WORK REQUIRED
Please retype the records below exactly, leaving out any pictures.

[Collected data entries]
---*---
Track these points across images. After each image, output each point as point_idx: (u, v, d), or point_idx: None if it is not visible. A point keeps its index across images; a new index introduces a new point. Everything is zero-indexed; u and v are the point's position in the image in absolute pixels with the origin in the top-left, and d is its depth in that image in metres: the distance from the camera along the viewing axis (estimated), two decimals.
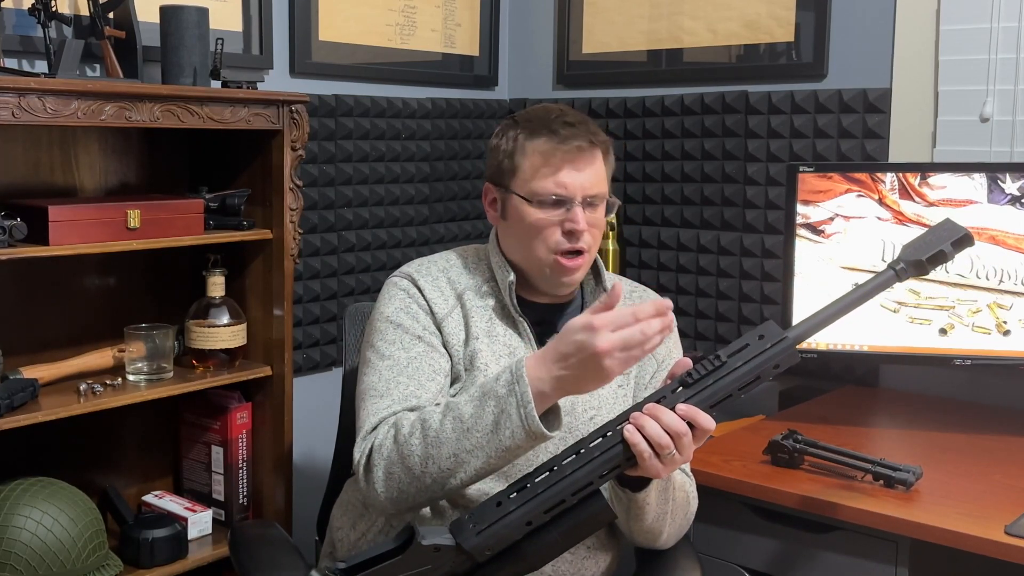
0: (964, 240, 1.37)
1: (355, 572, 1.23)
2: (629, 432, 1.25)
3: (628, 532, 1.52)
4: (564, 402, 1.43)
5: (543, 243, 1.53)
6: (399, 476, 1.40)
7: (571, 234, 1.52)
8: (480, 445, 1.34)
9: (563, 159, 1.52)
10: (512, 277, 1.57)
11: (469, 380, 1.53)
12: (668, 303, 1.29)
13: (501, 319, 1.58)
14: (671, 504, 1.49)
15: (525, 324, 1.57)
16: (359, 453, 1.45)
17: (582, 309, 1.62)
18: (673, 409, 1.26)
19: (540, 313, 1.61)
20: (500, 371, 1.36)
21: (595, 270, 1.64)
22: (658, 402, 1.27)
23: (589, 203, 1.54)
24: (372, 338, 1.57)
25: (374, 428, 1.46)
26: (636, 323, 1.27)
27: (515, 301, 1.57)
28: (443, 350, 1.55)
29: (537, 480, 1.26)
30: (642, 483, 1.39)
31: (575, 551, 1.50)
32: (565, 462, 1.26)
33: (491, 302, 1.59)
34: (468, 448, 1.35)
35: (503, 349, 1.56)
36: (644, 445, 1.24)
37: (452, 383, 1.55)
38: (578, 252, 1.54)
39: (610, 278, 1.66)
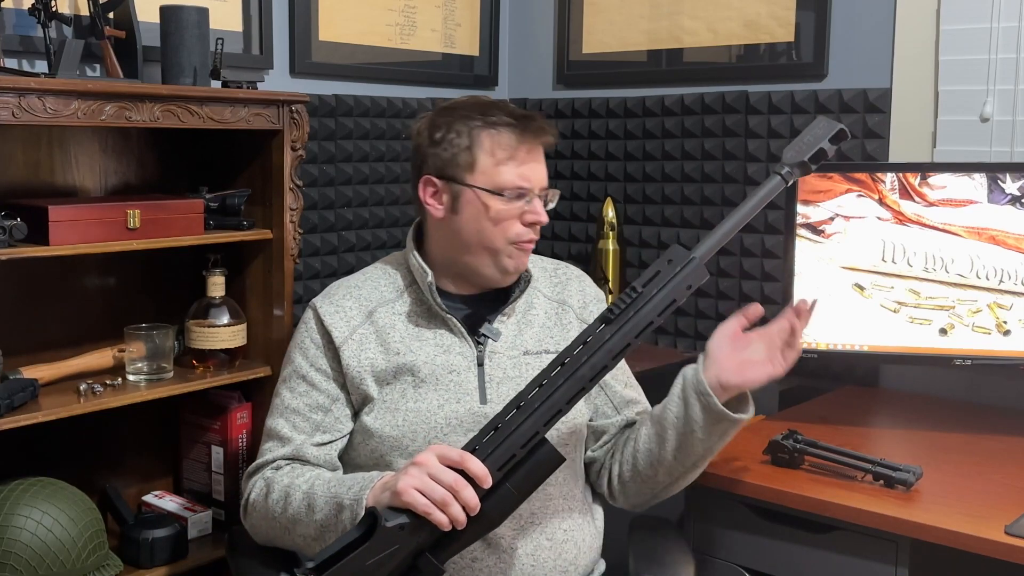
0: (840, 135, 1.43)
1: (325, 568, 1.25)
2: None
3: (669, 465, 1.55)
4: (489, 384, 1.54)
5: (502, 234, 1.55)
6: (266, 530, 1.56)
7: (532, 225, 1.57)
8: (328, 544, 1.35)
9: (529, 152, 1.55)
10: (430, 277, 1.57)
11: (408, 384, 1.54)
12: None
13: (428, 320, 1.59)
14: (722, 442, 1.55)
15: (454, 320, 1.58)
16: (243, 495, 1.60)
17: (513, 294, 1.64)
18: (602, 347, 1.31)
19: (471, 305, 1.62)
20: (353, 494, 1.38)
21: None
22: (585, 342, 1.32)
23: (542, 195, 1.58)
24: (281, 371, 1.66)
25: (255, 472, 1.58)
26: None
27: (438, 300, 1.57)
28: (326, 385, 1.58)
29: (485, 440, 1.30)
30: (738, 404, 1.50)
31: (552, 536, 1.52)
32: (508, 418, 1.30)
33: (413, 307, 1.60)
34: (319, 542, 1.43)
35: (435, 349, 1.57)
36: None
37: (364, 403, 1.57)
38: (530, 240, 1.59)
39: (538, 264, 1.70)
---*---
EXERCISE ANSWER
Track these points across images. After each image, output each point as point_idx: (u, v, d), or point_idx: None if it is not visible. A point keeps its index across images; a new index introduces a new point. Everything is zero-indexed; u and v are the point's position in the image in absolute pixels with the origin in the top-left, and d is its depth in that image in metres: the distance from the camera along the viewing axis (estimated), two decimals.
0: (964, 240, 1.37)
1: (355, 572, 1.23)
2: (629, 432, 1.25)
3: (628, 532, 1.52)
4: (564, 402, 1.43)
5: (543, 243, 1.53)
6: (399, 476, 1.40)
7: (571, 234, 1.52)
8: (480, 445, 1.34)
9: (563, 159, 1.52)
10: (512, 277, 1.57)
11: (469, 380, 1.53)
12: (668, 303, 1.29)
13: (501, 319, 1.58)
14: (671, 504, 1.49)
15: (525, 324, 1.57)
16: (359, 453, 1.45)
17: (582, 309, 1.62)
18: (673, 409, 1.26)
19: (540, 313, 1.61)
20: (500, 371, 1.36)
21: (595, 270, 1.64)
22: (658, 402, 1.27)
23: (589, 203, 1.54)
24: (372, 338, 1.57)
25: (374, 428, 1.46)
26: (636, 323, 1.27)
27: (515, 301, 1.57)
28: (443, 350, 1.55)
29: (537, 480, 1.26)
30: (642, 483, 1.39)
31: (575, 551, 1.50)
32: (565, 462, 1.26)
33: (491, 302, 1.59)
34: (468, 448, 1.35)
35: (503, 349, 1.56)
36: (644, 445, 1.24)
37: (452, 383, 1.55)
38: (578, 252, 1.54)
39: (610, 278, 1.66)
0: (840, 135, 1.43)
1: (325, 568, 1.25)
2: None
3: (669, 465, 1.55)
4: (489, 384, 1.54)
5: (502, 234, 1.55)
6: (266, 530, 1.56)
7: (532, 225, 1.57)
8: (328, 544, 1.35)
9: (529, 152, 1.55)
10: (430, 277, 1.57)
11: (408, 384, 1.54)
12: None
13: (428, 320, 1.59)
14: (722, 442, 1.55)
15: (454, 320, 1.58)
16: (243, 495, 1.60)
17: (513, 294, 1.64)
18: (602, 347, 1.31)
19: (471, 305, 1.62)
20: (353, 494, 1.38)
21: None
22: (585, 342, 1.32)
23: (542, 195, 1.58)
24: (281, 371, 1.66)
25: (255, 472, 1.58)
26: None
27: (438, 300, 1.57)
28: (326, 385, 1.58)
29: (485, 440, 1.30)
30: (738, 404, 1.50)
31: (552, 536, 1.52)
32: (508, 418, 1.30)
33: (413, 307, 1.60)
34: (319, 542, 1.43)
35: (435, 349, 1.57)
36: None
37: (364, 403, 1.57)
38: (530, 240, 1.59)
39: (538, 264, 1.70)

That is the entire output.